[Opening DATASET EXTRACT section]

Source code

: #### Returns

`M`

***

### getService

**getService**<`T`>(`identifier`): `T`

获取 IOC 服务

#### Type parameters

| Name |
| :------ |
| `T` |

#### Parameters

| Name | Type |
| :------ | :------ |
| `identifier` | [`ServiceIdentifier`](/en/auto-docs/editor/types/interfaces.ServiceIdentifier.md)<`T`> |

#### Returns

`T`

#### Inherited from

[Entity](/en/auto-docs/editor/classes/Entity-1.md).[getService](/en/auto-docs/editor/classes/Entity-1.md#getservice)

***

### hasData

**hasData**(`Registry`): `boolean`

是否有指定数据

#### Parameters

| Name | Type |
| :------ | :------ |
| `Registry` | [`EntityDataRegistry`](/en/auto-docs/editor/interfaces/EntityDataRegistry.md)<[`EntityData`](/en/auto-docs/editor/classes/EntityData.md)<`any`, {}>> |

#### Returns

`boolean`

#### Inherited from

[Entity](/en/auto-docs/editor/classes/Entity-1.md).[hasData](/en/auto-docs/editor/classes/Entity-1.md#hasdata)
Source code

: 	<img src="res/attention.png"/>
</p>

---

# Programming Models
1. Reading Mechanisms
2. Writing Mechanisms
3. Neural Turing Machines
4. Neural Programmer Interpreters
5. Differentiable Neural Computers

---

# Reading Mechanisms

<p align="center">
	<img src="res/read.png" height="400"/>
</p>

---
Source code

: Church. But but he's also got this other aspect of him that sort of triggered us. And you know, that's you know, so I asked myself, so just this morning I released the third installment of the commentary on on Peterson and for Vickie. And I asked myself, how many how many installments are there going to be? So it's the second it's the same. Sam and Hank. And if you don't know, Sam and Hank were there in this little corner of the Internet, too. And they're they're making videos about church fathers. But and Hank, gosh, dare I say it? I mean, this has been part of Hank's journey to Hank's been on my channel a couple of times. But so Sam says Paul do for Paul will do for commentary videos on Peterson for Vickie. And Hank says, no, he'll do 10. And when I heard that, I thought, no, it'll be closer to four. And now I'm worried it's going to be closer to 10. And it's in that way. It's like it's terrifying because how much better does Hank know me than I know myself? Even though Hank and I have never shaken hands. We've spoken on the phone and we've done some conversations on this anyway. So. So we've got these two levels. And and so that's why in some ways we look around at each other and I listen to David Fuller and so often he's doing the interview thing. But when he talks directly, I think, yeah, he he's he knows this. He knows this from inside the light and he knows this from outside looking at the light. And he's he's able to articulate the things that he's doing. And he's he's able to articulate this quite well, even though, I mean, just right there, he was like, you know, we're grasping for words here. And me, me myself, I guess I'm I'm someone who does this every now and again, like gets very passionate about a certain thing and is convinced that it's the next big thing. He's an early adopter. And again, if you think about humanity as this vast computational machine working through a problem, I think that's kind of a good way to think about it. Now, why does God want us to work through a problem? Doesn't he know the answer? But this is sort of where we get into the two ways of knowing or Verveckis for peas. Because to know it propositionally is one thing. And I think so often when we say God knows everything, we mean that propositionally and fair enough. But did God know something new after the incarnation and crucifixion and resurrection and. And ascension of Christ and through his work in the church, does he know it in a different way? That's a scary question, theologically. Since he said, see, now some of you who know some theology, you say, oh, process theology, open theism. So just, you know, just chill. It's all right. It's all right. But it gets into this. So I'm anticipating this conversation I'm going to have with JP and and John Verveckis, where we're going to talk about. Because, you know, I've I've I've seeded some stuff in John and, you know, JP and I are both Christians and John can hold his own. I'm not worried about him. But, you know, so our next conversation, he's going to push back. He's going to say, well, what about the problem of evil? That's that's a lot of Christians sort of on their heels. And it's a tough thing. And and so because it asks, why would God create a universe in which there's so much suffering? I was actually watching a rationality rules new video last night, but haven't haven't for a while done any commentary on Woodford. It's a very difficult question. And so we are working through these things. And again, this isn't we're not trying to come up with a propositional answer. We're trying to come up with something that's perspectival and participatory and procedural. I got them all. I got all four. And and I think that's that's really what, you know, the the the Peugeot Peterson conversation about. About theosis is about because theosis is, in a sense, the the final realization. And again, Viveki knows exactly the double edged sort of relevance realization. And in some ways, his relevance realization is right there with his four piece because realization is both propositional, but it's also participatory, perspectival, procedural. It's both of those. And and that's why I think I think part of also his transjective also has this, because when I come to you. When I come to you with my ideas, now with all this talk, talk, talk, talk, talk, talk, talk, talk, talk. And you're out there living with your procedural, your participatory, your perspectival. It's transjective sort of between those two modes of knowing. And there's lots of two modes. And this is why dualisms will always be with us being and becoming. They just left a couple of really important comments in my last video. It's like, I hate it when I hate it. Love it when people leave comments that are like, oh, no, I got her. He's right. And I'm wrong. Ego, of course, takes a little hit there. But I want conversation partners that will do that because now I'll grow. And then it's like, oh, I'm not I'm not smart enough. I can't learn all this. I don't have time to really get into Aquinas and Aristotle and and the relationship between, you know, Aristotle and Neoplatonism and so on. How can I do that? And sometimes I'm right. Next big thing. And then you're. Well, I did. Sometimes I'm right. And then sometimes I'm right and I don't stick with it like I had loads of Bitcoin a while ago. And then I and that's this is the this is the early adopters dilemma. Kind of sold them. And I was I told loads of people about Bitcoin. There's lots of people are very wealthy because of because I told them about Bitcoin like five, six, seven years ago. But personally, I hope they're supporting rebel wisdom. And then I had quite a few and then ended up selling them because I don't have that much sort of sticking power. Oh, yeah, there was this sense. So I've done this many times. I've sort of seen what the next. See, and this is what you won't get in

[Closing DATASET EXTRACT section]

→ **TASK PROMPT**
Print the records above exactly as they appear.

→ **WORKED SOLUTION**
Source code

: #### Returns

`M`

***

### getService

**getService**<`T`>(`identifier`): `T`

获取 IOC 服务

#### Type parameters

| Name |
| :------ |
| `T` |

#### Parameters

| Name | Type |
| :------ | :------ |
| `identifier` | [`ServiceIdentifier`](/en/auto-docs/editor/types/interfaces.ServiceIdentifier.md)<`T`> |

#### Returns

`T`

#### Inherited from

[Entity](/en/auto-docs/editor/classes/Entity-1.md).[getService](/en/auto-docs/editor/classes/Entity-1.md#getservice)

***

### hasData

**hasData**(`Registry`): `boolean`

是否有指定数据

#### Parameters

| Name | Type |
| :------ | :------ |
| `Registry` | [`EntityDataRegistry`](/en/auto-docs/editor/interfaces/EntityDataRegistry.md)<[`EntityData`](/en/auto-docs/editor/classes/EntityData.md)<`any`, {}>> |

#### Returns

`boolean`

#### Inherited from

[Entity](/en/auto-docs/editor/classes/Entity-1.md).[hasData](/en/auto-docs/editor/classes/Entity-1.md#hasdata)
Source code

: 	<img src="res/attention.png"/>
</p>

---

# Programming Models
1. Reading Mechanisms
2. Writing Mechanisms
3. Neural Turing Machines
4. Neural Programmer Interpreters
5. Differentiable Neural Computers

---

# Reading Mechanisms

<p align="center">
	<img src="res/read.png" height="400"/>
</p>

---
Source code

: Church. But but he's also got this other aspect of him that sort of triggered us. And you know, that's you know, so I asked myself, so just this morning I released the third installment of the commentary on on Peterson and for Vickie. And I asked myself, how many how many installments are there going to be? So it's the second it's the same. Sam and Hank. And if you don't know, Sam and Hank were there in this little corner of the Internet, too. And they're they're making videos about church fathers. But and Hank, gosh, dare I say it? I mean, this has been part of Hank's journey to Hank's been on my channel a couple of times. But so Sam says Paul do for Paul will do for commentary videos on Peterson for Vickie. And Hank says, no, he'll do 10. And when I heard that, I thought, no, it'll be closer to four. And now I'm worried it's going to be closer to 10. And it's in that way. It's like it's terrifying because how much better does Hank know me than I know myself? Even though Hank and I have never shaken hands. We've spoken on the phone and we've done some conversations on this anyway. So. So we've got these two levels. And and so that's why in some ways we look around at each other and I listen to David Fuller and so often he's doing the interview thing. But when he talks directly, I think, yeah, he he's he knows this. He knows this from inside the light and he knows this from outside looking at the light. And he's he's able to articulate the things that he's doing. And he's he's able to articulate this quite well, even though, I mean, just right there, he was like, you know, we're grasping for words here. And me, me myself, I guess I'm I'm someone who does this every now and again, like gets very passionate about a certain thing and is convinced that it's the next big thing. He's an early adopter. And again, if you think about humanity as this vast computational machine working through a problem, I think that's kind of a good way to think about it. Now, why does God want us to work through a problem? Doesn't he know the answer? But this is sort of where we get into the two ways of knowing or Verveckis for peas. Because to know it propositionally is one thing. And I think so often when we say God knows everything, we mean that propositionally and fair enough. But did God know something new after the incarnation and crucifixion and resurrection and. And ascension of Christ and through his work in the church, does he know it in a different way? That's a scary question, theologically. Since he said, see, now some of you who know some theology, you say, oh, process theology, open theism. So just, you know, just chill. It's all right. It's all right. But it gets into this. So I'm anticipating this conversation I'm going to have with JP and and John Verveckis, where we're going to talk about. Because, you know, I've I've I've seeded some stuff in John and, you know, JP and I are both Christians and John can hold his own. I'm not worried about him. But, you know, so our next conversation, he's going to push back. He's going to say, well, what about the problem of evil? That's that's a lot of Christians sort of on their heels. And it's a tough thing. And and so because it asks, why would God create a universe in which there's so much suffering? I was actually watching a rationality rules new video last night, but haven't haven't for a while done any commentary on Woodford. It's a very difficult question. And so we are working through these things. And again, this isn't we're not trying to come up with a propositional answer. We're trying to come up with something that's perspectival and participatory and procedural. I got them all. I got all four. And and I think that's that's really what, you know, the the the Peugeot Peterson conversation about. About theosis is about because theosis is, in a sense, the the final realization. And again, Viveki knows exactly the double edged sort of relevance realization. And in some ways, his relevance realization is right there with his four piece because realization is both propositional, but it's also participatory, perspectival, procedural. It's both of those. And and that's why I think I think part of also his transjective also has this, because when I come to you. When I come to you with my ideas, now with all this talk, talk, talk, talk, talk, talk, talk, talk, talk. And you're out there living with your procedural, your participatory, your perspectival. It's transjective sort of between those two modes of knowing. And there's lots of two modes. And this is why dualisms will always be with us being and becoming. They just left a couple of really important comments in my last video. It's like, I hate it when I hate it. Love it when people leave comments that are like, oh, no, I got her. He's right. And I'm wrong. Ego, of course, takes a little hit there. But I want conversation partners that will do that because now I'll grow. And then it's like, oh, I'm not I'm not smart enough. I can't learn all this. I don't have time to really get into Aquinas and Aristotle and and the relationship between, you know, Aristotle and Neoplatonism and so on. How can I do that? And sometimes I'm right. Next big thing. And then you're. Well, I did. Sometimes I'm right. And then sometimes I'm right and I don't stick with it like I had loads of Bitcoin a while ago. And then I and that's this is the this is the early adopters dilemma. Kind of sold them. And I was I told loads of people about Bitcoin. There's lots of people are very wealthy because of because I told them about Bitcoin like five, six, seven years ago. But personally, I hope they're supporting rebel wisdom. And then I had quite a few and then ended up selling them because I don't have that much sort of sticking power. Oh, yeah, there was this sense. So I've done this many times. I've sort of seen what the next. See, and this is what you won't get in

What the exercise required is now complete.